Location
- Bayfield, Ontario Canada 43°33′55″N 81°42′08″W﻿ / ﻿43.565186°N 81.702193°W

Information
- Type: Private virtual school
- Established: 1995
- Principal: Stephen Baker
- Grades: 9 to 12
- Enrollment: 5414 (as of 2012)
- Campus type: Online
- Website: www.virtualhighschool.com

= Virtual High School (Ontario) =

Virtual High School (VHS) is a private online high school based in Bayfield, Ontario that offers accredited online courses towards an Ontario Secondary School Diploma. Its founder and principal is Stephen Baker.

== Academic model ==

VHS is an asynchronous school allowing students to register and start on any day of the year. Students are given 18 months to complete each course and are able to work at their own pace. The courses are housed in Brightspace by D2L, an integrated learning platform developed in Waterloo, Ontario. They are written by certified teachers and presented entirely online. VHS holds Ontario Student Records for students who attend VHS full-time and plan to earn their Ontario Secondary School Diplomas at VHS.

== History ==

Virtual High School is the oldest online high school in Ontario.

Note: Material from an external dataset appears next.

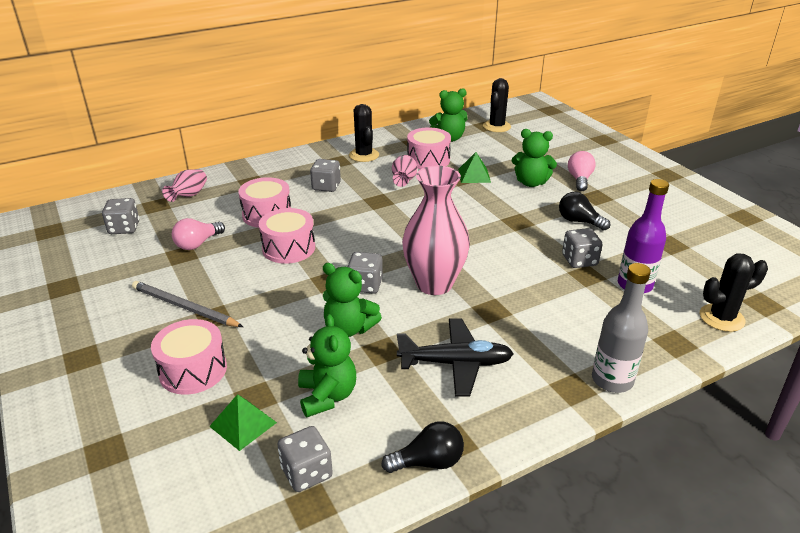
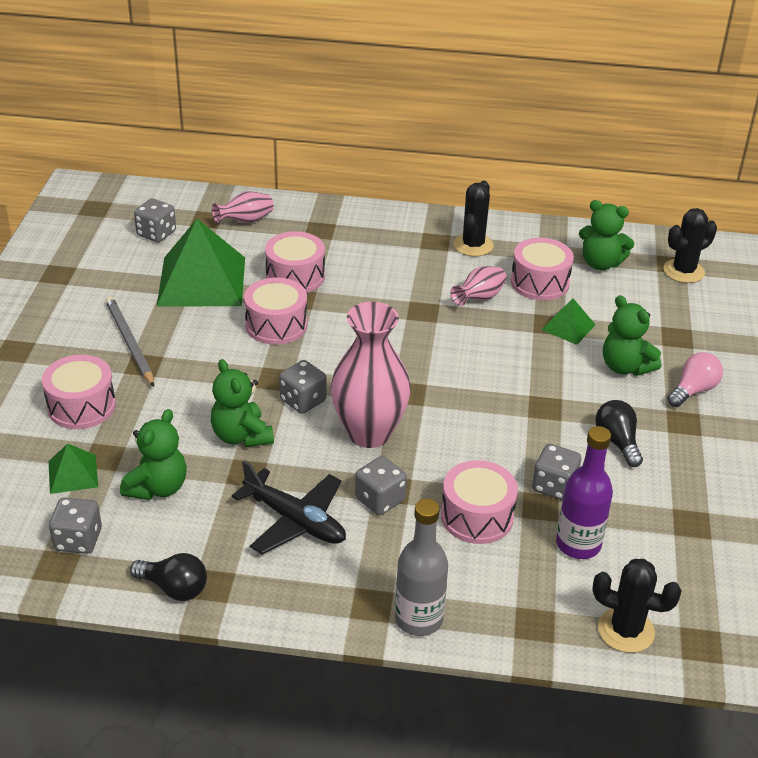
camera: 35 degrees right, 5 degrees up
(197, 244) = (201, 281): pink light bulb -> green pyramid
(326, 186) = (388, 269): grey dice -> grey dice (380, 499)
(562, 299) = (477, 516): none -> pink drum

Using Notepad, Baker constructed the first course, grade 11 biology, in 1995. This course was available to the public via the Internet. The second course, Canadian Literature, became available in early 1996. On January 2, 1997, this online school was moved to the VirtualHighSchool.com domain. The original courses were organized using a rudimentary learning management system that Baker created.

Baker applied to the Ontario Ministry of Education to be recognized as an accredited private school. In April 2003, VHS became an inspected private school able to grant OSSD credits with the BSID # 665681. At this time, VHS was named Kitchener-Waterloo Private School, as the idea of a virtual high school might not be readily accepted just yet.

In 2012, VHS moved its headquarters to its current location in Bayfield, Ontario. The building is an 1880s-era hotel that has served various purposes since its inception. The presence of the building goes back to 1853 but it was torn down in the 1880s and replaced by the Queen's hotel. In 1940, it was repurchased and renamed the Ritz Hotel. The rebirth into the VHS headquarters was a $2-million privately funded project that filled the building with modern computer and communication technology.

In 2012-2013, VHS's 64 courses drew 5414 students to enroll. By 2015, VHS had 71 courses.